La llegada al poder del pestilente Bolsonaro, el surrealismo despótico de Maduro, la política “John Wayne” del sátrapa de Ortega, el autoritarismo impúdico del trastornado Trump, y el ballet monocorde, anacrónico y  represivo de Miguel Díaz-Canel, me han llevado a hacerme la siguiente pregunta: ¿Tiene la Democracia -como instrumento ideológico y político- respuestas reales ante semejante barahúnda? ¿Existirá alguna salida digna ante tan colosal caos? ¿Tiene Costa Rica activos morales y políticos para navegar airoso y sortear tanta mortal impudicia? Este modesto ensayo, dividido en dos partes, aspira a conversar, o, a iniciar una conversación,  bajo el presupuesto de que la Democracia es una virtud social y razonablemente querida. Creo yo que se impone reflexionar sobre la Democracia, y en lo que intuyo es “la vía costarricense a la democracia”. Dos locos gobiernan naciones gigantescas: uno en Washington y el otro en Brasilia. No somos una isla y somos pequenos. Se impone, entonces, reflexionar sobre nuestros nortes.

Realidad y formalidad

Hay quienes piensan que el voto y las elecciones, más las consecuencias que de  dichos procedimientos se deriven son, en su formalidad y en su ser, “la Democracia”; en otro extremo, hay quienes aseveran que la Democracia nunca lo fue para las mayorías, pues solamente se expresó y se expresa como una suerte de “estafa” que refleja el dominio general de las clases sociales dominantes sobre las subordinadas. La lira de  la Democracia, según esta última arista, es una aparición espectral que disimula la lucha de clases.

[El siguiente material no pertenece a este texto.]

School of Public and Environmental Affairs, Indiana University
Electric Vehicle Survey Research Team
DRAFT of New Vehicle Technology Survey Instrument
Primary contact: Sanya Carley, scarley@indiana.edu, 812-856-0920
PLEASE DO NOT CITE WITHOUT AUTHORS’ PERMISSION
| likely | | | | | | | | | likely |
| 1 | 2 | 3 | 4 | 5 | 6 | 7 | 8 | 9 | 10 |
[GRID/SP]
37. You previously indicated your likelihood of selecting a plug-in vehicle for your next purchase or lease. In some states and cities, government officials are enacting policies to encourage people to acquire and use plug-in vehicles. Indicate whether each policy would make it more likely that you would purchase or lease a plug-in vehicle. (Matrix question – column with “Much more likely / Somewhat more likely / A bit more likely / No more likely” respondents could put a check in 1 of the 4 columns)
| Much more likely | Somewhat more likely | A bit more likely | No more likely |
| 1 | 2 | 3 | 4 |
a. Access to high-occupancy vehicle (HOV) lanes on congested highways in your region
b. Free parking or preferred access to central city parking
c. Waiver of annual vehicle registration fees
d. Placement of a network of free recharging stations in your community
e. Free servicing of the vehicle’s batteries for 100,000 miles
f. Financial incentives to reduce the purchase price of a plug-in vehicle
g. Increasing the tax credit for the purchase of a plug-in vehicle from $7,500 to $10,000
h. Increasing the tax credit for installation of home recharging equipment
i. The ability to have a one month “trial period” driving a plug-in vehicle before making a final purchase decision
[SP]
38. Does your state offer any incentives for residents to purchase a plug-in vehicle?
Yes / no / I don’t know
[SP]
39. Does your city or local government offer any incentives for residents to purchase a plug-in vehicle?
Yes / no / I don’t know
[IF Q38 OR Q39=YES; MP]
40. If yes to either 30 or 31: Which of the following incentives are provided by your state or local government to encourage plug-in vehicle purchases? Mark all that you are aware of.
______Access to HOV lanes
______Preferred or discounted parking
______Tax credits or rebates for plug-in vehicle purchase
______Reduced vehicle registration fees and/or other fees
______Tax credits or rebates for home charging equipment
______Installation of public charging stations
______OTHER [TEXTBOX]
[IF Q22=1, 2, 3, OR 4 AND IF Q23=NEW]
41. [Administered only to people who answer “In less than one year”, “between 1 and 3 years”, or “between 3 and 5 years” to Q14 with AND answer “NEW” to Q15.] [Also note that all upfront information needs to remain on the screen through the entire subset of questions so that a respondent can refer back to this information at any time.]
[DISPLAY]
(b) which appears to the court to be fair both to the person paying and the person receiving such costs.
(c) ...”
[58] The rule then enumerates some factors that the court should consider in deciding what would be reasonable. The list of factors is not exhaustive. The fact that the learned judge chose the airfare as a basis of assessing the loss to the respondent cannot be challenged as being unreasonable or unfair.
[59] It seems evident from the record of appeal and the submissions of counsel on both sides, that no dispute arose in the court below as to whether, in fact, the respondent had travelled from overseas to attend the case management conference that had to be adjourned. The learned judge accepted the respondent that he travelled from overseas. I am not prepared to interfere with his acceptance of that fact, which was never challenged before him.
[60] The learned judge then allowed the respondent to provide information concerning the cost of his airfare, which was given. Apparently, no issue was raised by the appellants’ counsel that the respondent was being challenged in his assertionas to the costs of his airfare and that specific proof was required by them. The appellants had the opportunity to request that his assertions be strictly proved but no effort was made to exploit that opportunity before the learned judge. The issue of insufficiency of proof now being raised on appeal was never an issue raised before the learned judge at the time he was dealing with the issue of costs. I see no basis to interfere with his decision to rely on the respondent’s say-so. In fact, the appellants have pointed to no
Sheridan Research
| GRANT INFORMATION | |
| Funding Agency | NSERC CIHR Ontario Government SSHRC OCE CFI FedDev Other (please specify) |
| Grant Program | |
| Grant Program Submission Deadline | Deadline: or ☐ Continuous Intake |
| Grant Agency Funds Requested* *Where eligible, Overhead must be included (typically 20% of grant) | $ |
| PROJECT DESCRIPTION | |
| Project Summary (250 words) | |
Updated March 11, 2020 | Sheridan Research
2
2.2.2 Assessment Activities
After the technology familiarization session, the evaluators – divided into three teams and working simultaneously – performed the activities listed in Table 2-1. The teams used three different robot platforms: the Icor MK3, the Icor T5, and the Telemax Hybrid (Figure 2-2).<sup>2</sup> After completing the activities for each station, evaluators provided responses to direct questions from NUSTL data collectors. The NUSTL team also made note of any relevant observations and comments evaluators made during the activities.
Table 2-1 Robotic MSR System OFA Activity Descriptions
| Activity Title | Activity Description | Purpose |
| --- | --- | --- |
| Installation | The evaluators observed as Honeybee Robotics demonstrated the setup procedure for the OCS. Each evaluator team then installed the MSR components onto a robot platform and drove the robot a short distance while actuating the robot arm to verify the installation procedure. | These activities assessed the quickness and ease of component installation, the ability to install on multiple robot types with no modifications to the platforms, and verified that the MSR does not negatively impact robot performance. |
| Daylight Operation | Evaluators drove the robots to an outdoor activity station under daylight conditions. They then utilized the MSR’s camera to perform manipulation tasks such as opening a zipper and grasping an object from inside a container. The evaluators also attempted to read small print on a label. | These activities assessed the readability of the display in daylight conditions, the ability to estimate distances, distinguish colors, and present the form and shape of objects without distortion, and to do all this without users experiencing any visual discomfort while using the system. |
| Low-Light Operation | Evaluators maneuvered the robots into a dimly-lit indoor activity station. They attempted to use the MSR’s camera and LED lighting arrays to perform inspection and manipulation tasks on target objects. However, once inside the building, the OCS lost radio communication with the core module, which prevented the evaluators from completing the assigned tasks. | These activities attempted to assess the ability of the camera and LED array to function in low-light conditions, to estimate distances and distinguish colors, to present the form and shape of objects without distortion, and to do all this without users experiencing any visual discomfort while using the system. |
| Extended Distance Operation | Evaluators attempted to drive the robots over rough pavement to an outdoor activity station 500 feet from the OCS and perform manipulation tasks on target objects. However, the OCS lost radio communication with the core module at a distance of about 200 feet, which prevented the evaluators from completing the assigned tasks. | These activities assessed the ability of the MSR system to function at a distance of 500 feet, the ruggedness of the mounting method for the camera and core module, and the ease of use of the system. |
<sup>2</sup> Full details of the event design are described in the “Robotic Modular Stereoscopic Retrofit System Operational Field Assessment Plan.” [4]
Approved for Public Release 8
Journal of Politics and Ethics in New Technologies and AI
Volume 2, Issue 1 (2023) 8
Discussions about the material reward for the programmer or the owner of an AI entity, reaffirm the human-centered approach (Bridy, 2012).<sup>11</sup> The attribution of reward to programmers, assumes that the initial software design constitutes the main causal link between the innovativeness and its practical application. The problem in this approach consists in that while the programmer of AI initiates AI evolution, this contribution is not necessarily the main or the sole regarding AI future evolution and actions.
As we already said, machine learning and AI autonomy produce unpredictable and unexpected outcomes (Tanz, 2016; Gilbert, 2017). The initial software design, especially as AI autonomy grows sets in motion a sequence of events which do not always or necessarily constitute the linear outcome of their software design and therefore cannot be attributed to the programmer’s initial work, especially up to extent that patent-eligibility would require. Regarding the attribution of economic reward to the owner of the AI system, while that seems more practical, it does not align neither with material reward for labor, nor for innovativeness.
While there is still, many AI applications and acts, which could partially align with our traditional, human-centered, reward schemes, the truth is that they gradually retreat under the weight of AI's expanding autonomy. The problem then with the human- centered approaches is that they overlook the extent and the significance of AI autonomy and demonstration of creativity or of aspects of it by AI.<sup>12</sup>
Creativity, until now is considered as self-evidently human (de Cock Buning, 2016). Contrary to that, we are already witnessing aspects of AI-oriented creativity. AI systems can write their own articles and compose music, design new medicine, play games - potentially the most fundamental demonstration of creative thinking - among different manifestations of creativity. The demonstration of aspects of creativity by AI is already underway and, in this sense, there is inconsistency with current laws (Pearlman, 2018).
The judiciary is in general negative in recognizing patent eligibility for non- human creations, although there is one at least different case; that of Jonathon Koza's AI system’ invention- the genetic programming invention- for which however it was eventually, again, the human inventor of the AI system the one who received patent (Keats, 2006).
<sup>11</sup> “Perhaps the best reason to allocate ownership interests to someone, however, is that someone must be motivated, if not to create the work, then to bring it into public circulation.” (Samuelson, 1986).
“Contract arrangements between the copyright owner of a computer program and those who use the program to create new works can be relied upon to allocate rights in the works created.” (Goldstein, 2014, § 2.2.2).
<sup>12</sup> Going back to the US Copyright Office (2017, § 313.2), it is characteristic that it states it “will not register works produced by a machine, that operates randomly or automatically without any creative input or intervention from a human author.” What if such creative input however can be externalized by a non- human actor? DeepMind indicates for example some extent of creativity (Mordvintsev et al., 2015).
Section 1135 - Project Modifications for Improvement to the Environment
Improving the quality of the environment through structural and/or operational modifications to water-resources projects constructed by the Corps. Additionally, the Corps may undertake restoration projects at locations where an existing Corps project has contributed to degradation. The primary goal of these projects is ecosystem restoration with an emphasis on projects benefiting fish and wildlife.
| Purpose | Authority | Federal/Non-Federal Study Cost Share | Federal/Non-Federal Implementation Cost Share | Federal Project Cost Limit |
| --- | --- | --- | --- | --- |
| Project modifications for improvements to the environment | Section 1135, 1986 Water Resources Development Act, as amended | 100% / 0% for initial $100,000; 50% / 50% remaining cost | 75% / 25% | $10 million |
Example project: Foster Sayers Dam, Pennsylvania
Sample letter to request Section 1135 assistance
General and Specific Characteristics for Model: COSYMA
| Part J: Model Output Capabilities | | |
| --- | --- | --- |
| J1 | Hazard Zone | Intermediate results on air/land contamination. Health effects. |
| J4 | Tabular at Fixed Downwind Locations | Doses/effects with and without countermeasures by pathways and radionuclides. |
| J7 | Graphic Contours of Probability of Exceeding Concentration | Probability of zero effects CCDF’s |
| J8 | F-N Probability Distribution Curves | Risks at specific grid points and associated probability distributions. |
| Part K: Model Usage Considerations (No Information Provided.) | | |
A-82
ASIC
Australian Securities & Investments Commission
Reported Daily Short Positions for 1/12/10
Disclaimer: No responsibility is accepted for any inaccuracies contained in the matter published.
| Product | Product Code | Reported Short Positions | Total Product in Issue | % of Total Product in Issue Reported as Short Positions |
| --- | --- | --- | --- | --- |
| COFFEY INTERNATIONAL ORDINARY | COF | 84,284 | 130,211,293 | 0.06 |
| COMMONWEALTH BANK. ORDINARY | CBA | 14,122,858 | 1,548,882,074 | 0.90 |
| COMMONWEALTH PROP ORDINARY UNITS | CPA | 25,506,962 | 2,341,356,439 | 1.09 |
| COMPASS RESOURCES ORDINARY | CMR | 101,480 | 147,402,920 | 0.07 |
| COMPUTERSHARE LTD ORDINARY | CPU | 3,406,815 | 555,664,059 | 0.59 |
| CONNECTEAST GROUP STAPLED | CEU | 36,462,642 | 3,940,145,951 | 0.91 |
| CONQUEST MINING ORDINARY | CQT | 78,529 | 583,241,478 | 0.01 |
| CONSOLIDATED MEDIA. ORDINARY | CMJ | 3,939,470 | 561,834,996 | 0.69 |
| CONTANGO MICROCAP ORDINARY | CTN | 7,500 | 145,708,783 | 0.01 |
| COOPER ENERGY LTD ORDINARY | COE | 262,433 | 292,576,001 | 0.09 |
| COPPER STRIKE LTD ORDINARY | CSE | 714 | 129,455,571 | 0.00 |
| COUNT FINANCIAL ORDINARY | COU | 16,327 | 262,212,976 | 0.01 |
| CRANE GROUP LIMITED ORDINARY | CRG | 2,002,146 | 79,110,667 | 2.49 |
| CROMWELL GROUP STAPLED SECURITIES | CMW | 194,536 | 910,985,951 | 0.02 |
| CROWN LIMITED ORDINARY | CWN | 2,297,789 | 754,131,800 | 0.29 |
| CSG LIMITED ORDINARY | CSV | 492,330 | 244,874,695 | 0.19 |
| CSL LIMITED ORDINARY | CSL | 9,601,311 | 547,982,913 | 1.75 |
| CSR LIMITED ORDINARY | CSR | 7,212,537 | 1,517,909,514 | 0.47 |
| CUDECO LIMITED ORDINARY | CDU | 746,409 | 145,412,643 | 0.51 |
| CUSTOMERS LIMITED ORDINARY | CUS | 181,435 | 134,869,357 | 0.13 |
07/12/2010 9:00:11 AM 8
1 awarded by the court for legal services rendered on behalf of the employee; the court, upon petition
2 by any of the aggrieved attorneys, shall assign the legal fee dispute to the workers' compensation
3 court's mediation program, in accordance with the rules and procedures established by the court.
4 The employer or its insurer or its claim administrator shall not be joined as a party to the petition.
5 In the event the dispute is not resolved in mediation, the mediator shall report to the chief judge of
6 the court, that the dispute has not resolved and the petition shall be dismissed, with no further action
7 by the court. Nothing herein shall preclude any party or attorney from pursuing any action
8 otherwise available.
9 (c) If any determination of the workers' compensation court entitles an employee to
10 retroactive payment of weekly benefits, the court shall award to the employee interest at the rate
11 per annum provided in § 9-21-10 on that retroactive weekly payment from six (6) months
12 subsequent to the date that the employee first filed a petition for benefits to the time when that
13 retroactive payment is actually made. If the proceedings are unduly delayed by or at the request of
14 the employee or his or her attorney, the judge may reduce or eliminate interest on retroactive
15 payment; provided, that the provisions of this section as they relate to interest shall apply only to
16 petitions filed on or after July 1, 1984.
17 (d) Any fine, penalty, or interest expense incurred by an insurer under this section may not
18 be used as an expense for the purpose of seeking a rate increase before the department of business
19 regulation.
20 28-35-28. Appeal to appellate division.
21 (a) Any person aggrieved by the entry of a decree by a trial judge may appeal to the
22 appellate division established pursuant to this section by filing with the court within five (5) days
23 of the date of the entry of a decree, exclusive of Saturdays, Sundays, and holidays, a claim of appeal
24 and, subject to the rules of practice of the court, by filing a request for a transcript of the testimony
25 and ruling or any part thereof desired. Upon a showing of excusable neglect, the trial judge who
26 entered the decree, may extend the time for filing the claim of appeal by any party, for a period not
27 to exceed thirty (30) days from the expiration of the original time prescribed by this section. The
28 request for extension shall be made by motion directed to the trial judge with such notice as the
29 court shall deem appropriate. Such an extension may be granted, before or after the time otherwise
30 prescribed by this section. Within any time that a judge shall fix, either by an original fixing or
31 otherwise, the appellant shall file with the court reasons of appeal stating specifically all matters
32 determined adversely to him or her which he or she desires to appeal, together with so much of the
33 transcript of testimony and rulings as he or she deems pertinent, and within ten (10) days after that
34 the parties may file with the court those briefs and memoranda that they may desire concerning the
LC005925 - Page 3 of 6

Visto lo dicho en el párrafo anterior, las dos posiciones expuestas pueden y deben objetarse.  Cabe decir, en cuanto a la primera, que los mecanismos y las formalidades democráticas, su doctrina y su institucionalización, son insuficientes en un entorno social desigual y sin prácticas de equidad.  Honduras, por ejemplo, es una democracia en lo formal y es también una sociedad profundamente antidemocrática. Es tan antidemocrático dicho entorno social que prácticamente su Constitución Política deviene en letra muerta, dando pie a que, sobre su misma formalidad democrática, se instale la tiranía con una falsa fachada liberal. Las gradaciones suben y bajan. Unas democracias son más completas que otras; y hay las que son una total caricatura. Pero ninguna es completa ni podrá ser completa. Democracias buenas, dígase por ejemplo, las sociales las de Suiza o Finlandia, por ejemplo, son  delatadas en sus propios límites, pues la vida las confronta constantemente con nuevos desafíos y necesidades que solventar.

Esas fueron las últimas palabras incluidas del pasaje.